One unexplored hypothesis is whether the endorsement and use of reporting tools at the protocol phase of a SR paves the way for better reporting and methodological quality for the SR report. Review protocols allow researchers to plan and anticipate potential issues, assess validity of methods, and prevent arbitrary decision-making [78, 79]. The reporting of protocols can be guided and assessed by the Preferred Reporting Items for Systematic Reviews and Meta-Analysis for Protocols 2015 (PRISMA-P 2015) [78, 79]. Further, Moher et al. [2] suggested that granting agencies and journals require full compliance with established reporting and methodological guidelines, such as a requirement to include SR protocols with the submission of a SR.

Our review was limited exclusively to SRs included by authors of methodological reports.

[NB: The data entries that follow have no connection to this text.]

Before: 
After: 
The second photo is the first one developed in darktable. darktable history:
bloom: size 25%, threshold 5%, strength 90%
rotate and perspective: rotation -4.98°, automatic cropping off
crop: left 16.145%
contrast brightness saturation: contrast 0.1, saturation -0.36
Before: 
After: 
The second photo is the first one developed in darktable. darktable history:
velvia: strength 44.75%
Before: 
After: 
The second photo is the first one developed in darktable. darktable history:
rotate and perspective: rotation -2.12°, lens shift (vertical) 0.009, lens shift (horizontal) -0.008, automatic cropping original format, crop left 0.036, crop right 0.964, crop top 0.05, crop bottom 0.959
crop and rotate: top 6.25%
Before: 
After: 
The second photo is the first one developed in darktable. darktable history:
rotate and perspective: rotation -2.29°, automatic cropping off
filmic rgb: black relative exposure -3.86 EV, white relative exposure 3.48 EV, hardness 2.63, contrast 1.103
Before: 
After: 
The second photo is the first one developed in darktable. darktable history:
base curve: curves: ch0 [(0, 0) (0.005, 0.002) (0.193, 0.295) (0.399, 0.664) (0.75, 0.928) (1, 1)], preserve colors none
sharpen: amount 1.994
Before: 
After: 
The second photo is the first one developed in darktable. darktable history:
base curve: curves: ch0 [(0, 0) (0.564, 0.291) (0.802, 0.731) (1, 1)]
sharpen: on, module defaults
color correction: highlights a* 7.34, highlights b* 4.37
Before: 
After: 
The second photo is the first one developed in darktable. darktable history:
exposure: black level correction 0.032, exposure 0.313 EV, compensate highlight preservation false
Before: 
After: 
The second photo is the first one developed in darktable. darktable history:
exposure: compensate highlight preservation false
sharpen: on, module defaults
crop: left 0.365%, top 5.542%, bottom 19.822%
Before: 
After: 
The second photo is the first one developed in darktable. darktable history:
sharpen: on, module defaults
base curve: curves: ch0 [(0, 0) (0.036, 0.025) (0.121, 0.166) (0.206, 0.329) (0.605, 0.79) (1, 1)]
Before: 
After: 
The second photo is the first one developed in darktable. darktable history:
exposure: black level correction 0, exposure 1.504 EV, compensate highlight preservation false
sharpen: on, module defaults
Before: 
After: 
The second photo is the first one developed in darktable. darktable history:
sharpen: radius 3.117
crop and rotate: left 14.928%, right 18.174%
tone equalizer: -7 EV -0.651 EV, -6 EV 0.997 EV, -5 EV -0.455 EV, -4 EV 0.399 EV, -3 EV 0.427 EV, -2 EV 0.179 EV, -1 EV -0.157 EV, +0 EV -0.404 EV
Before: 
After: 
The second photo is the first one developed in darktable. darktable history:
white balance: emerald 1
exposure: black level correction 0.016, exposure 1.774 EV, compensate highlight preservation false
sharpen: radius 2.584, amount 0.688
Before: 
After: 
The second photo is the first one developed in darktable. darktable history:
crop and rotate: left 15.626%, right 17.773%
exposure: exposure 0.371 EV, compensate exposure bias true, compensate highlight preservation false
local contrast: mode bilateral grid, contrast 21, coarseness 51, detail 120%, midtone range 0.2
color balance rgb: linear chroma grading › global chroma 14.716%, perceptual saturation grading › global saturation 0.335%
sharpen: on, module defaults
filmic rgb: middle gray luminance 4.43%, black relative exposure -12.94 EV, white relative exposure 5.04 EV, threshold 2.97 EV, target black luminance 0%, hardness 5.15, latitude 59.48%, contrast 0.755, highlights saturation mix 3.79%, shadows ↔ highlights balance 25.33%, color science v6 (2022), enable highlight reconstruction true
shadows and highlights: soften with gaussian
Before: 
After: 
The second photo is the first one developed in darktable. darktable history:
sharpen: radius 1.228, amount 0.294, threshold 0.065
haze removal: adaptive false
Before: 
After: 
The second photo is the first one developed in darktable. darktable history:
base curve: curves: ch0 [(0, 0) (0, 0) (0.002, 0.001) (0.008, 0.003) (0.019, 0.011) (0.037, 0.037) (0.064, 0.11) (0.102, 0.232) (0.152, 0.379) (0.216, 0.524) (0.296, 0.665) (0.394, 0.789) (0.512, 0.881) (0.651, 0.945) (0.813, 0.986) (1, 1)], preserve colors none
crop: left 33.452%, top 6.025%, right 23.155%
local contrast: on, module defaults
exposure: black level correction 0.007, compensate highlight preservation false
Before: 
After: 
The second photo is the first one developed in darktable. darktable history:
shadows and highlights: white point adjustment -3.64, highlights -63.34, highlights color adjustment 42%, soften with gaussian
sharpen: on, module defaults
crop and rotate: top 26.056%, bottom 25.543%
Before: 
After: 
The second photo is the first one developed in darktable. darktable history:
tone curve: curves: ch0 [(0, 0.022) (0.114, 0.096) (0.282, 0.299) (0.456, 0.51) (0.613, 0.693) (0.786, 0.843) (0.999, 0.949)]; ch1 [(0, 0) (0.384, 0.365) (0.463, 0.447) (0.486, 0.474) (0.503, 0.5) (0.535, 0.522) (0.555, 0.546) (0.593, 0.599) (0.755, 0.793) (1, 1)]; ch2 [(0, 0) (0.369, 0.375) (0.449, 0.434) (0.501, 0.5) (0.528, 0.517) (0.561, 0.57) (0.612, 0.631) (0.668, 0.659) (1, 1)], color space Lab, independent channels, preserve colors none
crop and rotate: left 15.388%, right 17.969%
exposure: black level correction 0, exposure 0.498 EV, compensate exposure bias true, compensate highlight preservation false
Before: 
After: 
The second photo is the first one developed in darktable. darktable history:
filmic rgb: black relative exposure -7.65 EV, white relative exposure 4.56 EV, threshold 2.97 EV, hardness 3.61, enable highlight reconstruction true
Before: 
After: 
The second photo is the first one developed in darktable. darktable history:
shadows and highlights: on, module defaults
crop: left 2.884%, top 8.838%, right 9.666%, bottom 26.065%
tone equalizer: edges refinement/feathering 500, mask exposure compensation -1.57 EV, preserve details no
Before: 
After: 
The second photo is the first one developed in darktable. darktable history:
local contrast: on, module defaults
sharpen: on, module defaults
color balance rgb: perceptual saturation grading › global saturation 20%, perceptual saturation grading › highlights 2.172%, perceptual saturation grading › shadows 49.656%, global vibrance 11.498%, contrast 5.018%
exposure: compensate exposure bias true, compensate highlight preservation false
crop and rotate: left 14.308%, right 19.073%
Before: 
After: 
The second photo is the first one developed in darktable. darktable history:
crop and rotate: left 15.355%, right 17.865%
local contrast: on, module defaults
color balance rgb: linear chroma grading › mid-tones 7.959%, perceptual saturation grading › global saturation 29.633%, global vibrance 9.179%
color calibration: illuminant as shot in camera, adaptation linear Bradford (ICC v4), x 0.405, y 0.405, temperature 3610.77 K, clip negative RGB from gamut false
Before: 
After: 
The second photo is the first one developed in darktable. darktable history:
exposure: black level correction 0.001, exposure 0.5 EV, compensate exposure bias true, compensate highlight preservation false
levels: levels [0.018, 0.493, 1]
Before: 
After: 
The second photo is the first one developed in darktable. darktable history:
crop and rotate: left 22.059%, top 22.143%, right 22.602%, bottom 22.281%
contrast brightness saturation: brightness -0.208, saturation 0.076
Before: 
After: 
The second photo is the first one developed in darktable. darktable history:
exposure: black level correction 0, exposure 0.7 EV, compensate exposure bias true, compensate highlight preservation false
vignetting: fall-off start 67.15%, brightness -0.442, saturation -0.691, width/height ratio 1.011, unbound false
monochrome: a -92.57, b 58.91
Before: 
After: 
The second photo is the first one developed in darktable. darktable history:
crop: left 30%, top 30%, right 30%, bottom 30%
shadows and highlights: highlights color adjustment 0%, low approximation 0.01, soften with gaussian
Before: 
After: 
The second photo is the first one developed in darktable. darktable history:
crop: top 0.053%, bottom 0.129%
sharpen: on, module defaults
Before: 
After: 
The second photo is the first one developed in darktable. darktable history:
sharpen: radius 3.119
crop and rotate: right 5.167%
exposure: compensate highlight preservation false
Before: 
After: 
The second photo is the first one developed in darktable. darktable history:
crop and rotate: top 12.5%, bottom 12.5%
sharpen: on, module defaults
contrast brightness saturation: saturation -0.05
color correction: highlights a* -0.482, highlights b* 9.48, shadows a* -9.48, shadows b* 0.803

Each overview had their own selection criteria and quality thresholds; therefore, we did not seek out the publication of the individual SRs but relied on the data reported in each overview. As such, there is inherent heterogeneity that may be causing some of the observed variation in MQ and RQ. In addition, we relied on how the authors assessed and reported adherence. Variability in how strictly review authors assessed adherence to items in MQ and RQ tools could result in additional heterogeneity. Nevertheless, this report provides some insight into the adherence to quality assessment and reporting guideline items.

A rigorous development of tools for MQ and RQ is important and should involve several steps and appropriate consideration of stakeholders and methodological experts’ participation [88]. Despite considerable effort, the delivery of fit-for-purpose tools may not always be optimally achieved if items are not completely reflective of intent. For example, it could be reasonable to note that some MQ items in both AMSTAR and OQAQ are written in language that reflects more of reporting than conduct. We encourage developers to carefully consider the wording of items. Further, any tool could potentially be subject to content modifications as the science of health research methodology continues to evolve.

Conclusions

In conclusion, the methodological and reporting quality of SRs varied considerably across items in four well-known tools. Mechanisms to improve adherence to established reporting guidelines and methodological assessment tools are needed to improve the quality of SRs.